TASK: From the first line to the last, print the records exactly, leaving out the pictures.

BEGIN

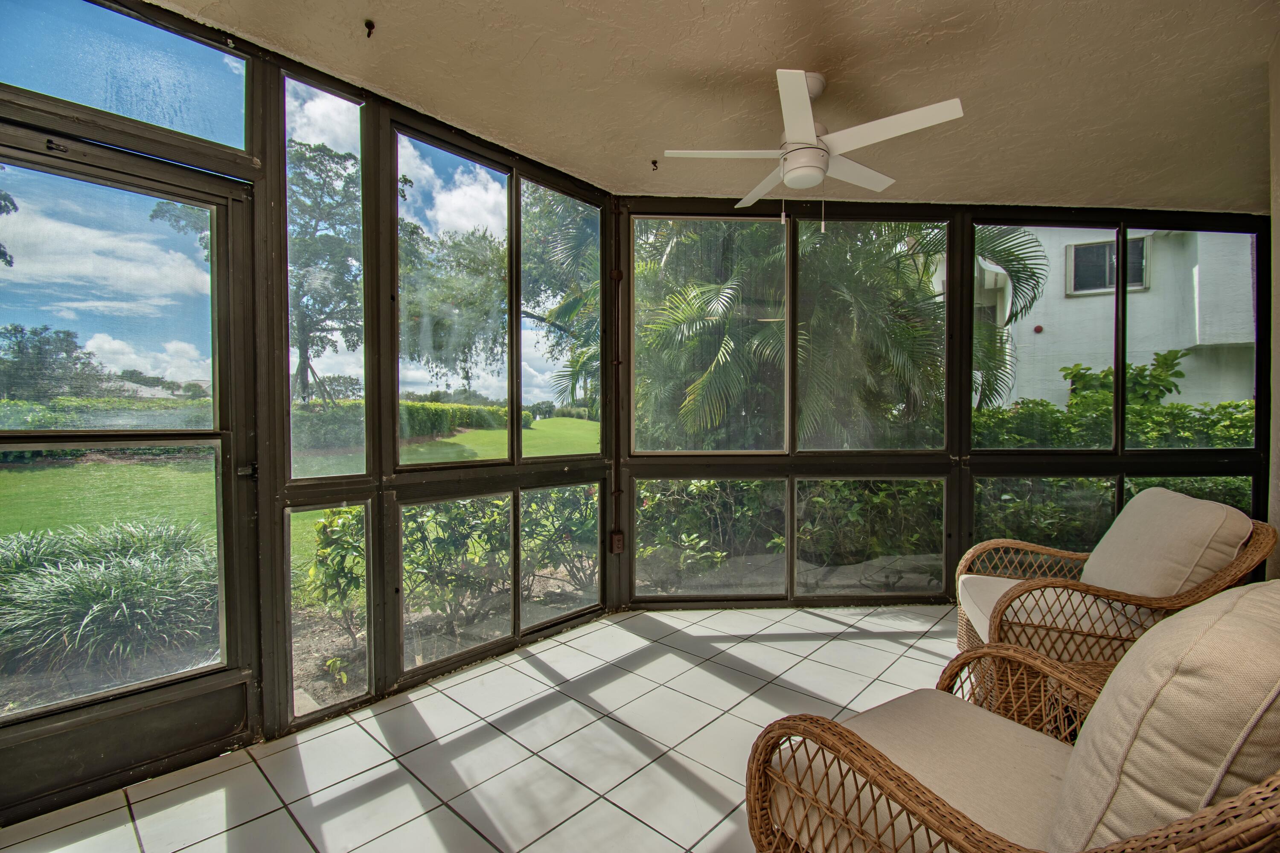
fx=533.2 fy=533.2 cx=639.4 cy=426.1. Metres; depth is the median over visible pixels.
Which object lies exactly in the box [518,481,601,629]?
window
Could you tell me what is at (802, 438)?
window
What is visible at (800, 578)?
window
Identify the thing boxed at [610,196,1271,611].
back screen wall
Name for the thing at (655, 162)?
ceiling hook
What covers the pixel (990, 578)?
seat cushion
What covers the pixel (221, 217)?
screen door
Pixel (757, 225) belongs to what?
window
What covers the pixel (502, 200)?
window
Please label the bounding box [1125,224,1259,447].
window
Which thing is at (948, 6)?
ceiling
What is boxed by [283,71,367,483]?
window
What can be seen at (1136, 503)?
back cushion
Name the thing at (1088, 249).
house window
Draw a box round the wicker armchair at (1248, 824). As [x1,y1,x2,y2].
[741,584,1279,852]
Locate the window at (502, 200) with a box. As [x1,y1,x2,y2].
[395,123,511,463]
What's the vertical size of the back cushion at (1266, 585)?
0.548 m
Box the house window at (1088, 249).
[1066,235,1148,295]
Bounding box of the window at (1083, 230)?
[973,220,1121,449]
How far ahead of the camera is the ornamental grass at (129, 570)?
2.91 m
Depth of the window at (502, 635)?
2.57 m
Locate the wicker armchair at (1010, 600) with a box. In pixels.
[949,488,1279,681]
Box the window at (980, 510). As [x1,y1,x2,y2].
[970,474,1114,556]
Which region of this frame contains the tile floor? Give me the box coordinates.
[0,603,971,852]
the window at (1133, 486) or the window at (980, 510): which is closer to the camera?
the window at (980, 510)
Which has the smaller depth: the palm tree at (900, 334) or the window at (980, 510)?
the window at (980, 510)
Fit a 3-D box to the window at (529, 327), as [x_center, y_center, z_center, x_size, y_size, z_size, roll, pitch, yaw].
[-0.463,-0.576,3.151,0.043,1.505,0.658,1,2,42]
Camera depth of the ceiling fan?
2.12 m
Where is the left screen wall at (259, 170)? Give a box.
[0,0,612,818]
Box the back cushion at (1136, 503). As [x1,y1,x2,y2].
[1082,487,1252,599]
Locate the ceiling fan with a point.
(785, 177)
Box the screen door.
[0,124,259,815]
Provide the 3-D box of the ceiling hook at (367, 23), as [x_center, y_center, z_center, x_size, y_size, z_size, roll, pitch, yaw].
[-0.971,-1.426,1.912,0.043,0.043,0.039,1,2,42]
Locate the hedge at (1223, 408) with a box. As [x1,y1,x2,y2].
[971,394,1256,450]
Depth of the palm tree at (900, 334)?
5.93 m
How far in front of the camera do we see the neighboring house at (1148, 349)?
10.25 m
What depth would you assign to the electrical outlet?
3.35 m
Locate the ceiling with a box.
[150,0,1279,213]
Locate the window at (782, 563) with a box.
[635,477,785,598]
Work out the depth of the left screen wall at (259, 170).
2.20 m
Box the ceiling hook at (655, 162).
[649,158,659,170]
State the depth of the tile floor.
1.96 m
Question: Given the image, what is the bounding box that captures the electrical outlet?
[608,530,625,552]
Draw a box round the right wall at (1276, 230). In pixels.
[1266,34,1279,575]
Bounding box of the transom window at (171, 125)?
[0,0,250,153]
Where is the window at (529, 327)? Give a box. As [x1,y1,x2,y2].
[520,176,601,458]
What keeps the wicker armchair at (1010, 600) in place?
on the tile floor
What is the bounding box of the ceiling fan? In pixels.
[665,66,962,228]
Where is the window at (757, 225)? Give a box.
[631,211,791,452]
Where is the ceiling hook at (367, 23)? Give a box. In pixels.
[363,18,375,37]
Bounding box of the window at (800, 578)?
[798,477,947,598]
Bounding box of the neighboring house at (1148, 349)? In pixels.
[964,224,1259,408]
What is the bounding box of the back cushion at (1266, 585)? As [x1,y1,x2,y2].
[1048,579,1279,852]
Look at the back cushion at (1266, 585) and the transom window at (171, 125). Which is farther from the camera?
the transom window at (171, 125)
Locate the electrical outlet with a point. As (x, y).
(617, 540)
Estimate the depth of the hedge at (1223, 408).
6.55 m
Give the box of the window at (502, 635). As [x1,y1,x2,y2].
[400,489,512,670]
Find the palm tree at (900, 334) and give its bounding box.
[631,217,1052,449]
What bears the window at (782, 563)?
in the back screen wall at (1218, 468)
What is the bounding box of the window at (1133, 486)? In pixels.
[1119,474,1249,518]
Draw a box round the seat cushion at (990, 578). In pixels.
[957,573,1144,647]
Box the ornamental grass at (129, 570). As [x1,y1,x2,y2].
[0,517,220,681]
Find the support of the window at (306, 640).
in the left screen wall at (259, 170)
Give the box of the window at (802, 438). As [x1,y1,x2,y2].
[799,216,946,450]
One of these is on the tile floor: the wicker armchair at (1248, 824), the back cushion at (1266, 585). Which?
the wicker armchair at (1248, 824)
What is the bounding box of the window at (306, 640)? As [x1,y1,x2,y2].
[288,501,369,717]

END

PROBLEM SOLUTION:
fx=533.2 fy=533.2 cx=639.4 cy=426.1. Metres; depth is the median over visible pixels.
Which object lies exactly in the box [518,481,601,629]?
window
Could you tell me what is at (802, 438)?
window
What is visible at (800, 578)?
window
Identify the thing boxed at [610,196,1271,611].
back screen wall
Name for the thing at (655, 162)?
ceiling hook
What covers the pixel (990, 578)?
seat cushion
What covers the pixel (221, 217)?
screen door
Pixel (757, 225) belongs to what?
window
What covers the pixel (502, 200)?
window
Please label the bounding box [1125,224,1259,447].
window
Which thing is at (948, 6)?
ceiling
What is boxed by [283,71,367,483]?
window
What can be seen at (1136, 503)?
back cushion
Name the thing at (1088, 249).
house window
Draw a box round the wicker armchair at (1248, 824). As [x1,y1,x2,y2].
[741,584,1279,852]
Locate the window at (502, 200) with a box. As [x1,y1,x2,y2].
[395,123,511,463]
What's the vertical size of the back cushion at (1266, 585)?
0.548 m
Box the house window at (1088, 249).
[1066,235,1148,295]
Bounding box of the window at (1083, 230)?
[973,220,1121,449]
How far ahead of the camera is the ornamental grass at (129, 570)?
2.91 m
Depth of the window at (502, 635)?
2.57 m
Locate the wicker armchair at (1010, 600) with a box. In pixels.
[949,488,1279,681]
Box the window at (980, 510). As [x1,y1,x2,y2].
[970,474,1114,556]
Which region of this frame contains the tile floor? Give me the box coordinates.
[0,603,971,852]
the window at (1133, 486) or the window at (980, 510): which is closer to the camera?
the window at (980, 510)
Which has the smaller depth: the palm tree at (900, 334) or the window at (980, 510)?
the window at (980, 510)
Fit a 3-D box to the window at (529, 327), as [x_center, y_center, z_center, x_size, y_size, z_size, roll, pitch, yaw].
[-0.463,-0.576,3.151,0.043,1.505,0.658,1,2,42]
Camera depth of the ceiling fan?
2.12 m
Where is the left screen wall at (259, 170)? Give a box.
[0,0,612,818]
Box the back cushion at (1136, 503). As [x1,y1,x2,y2].
[1082,487,1252,599]
Locate the ceiling fan with a point.
(785, 177)
Box the screen door.
[0,124,259,815]
Provide the 3-D box of the ceiling hook at (367, 23), as [x_center, y_center, z_center, x_size, y_size, z_size, roll, pitch, yaw].
[-0.971,-1.426,1.912,0.043,0.043,0.039,1,2,42]
Locate the hedge at (1223, 408) with a box. As [x1,y1,x2,y2].
[971,394,1256,450]
Depth of the palm tree at (900, 334)?
5.93 m
How far in front of the camera do we see the neighboring house at (1148, 349)?
10.25 m
What depth would you assign to the electrical outlet?
3.35 m
Locate the ceiling with a box.
[150,0,1279,213]
Locate the window at (782, 563) with a box.
[635,477,785,598]
Work out the depth of the left screen wall at (259, 170).
2.20 m
Box the ceiling hook at (655, 162).
[649,158,659,170]
State the depth of the tile floor.
1.96 m
Question: Given the image, what is the bounding box that captures the electrical outlet?
[608,530,625,552]
Draw a box round the right wall at (1276, 230). In pixels.
[1266,34,1279,575]
Bounding box of the transom window at (171, 125)?
[0,0,250,153]
Where is the window at (529, 327)? Give a box. As [x1,y1,x2,y2].
[520,176,601,458]
What keeps the wicker armchair at (1010, 600) in place?
on the tile floor
What is the bounding box of the ceiling fan? In pixels.
[665,66,962,228]
Where is the window at (757, 225)? Give a box.
[631,211,791,452]
Where is the ceiling hook at (367, 23)? Give a box. In pixels.
[363,18,375,37]
Bounding box of the window at (800, 578)?
[798,477,947,598]
Bounding box of the neighboring house at (1148, 349)? In pixels.
[964,224,1259,408]
What is the bounding box of the back cushion at (1266, 585)? As [x1,y1,x2,y2].
[1048,579,1279,852]
Look at the back cushion at (1266, 585) and the transom window at (171, 125). Which is farther from the camera?
the transom window at (171, 125)
Locate the electrical outlet with a point. As (x, y).
(617, 540)
Estimate the depth of the hedge at (1223, 408).
6.55 m
Give the box of the window at (502, 635). As [x1,y1,x2,y2].
[400,489,512,670]
Find the palm tree at (900, 334) and give its bounding box.
[631,217,1052,449]
What bears the window at (782, 563)?
in the back screen wall at (1218, 468)
What is the bounding box of the window at (1133, 486)? In pixels.
[1119,474,1249,518]
Draw a box round the seat cushion at (990, 578). In pixels.
[957,573,1144,647]
Box the ornamental grass at (129, 570). As [x1,y1,x2,y2].
[0,517,220,681]
Find the support of the window at (306, 640).
in the left screen wall at (259, 170)
Give the box of the window at (802, 438). As [x1,y1,x2,y2].
[799,216,946,450]
One of these is on the tile floor: the wicker armchair at (1248, 824), the back cushion at (1266, 585). Which?
the wicker armchair at (1248, 824)
What is the bounding box of the window at (306, 640)? As [x1,y1,x2,y2].
[288,501,369,717]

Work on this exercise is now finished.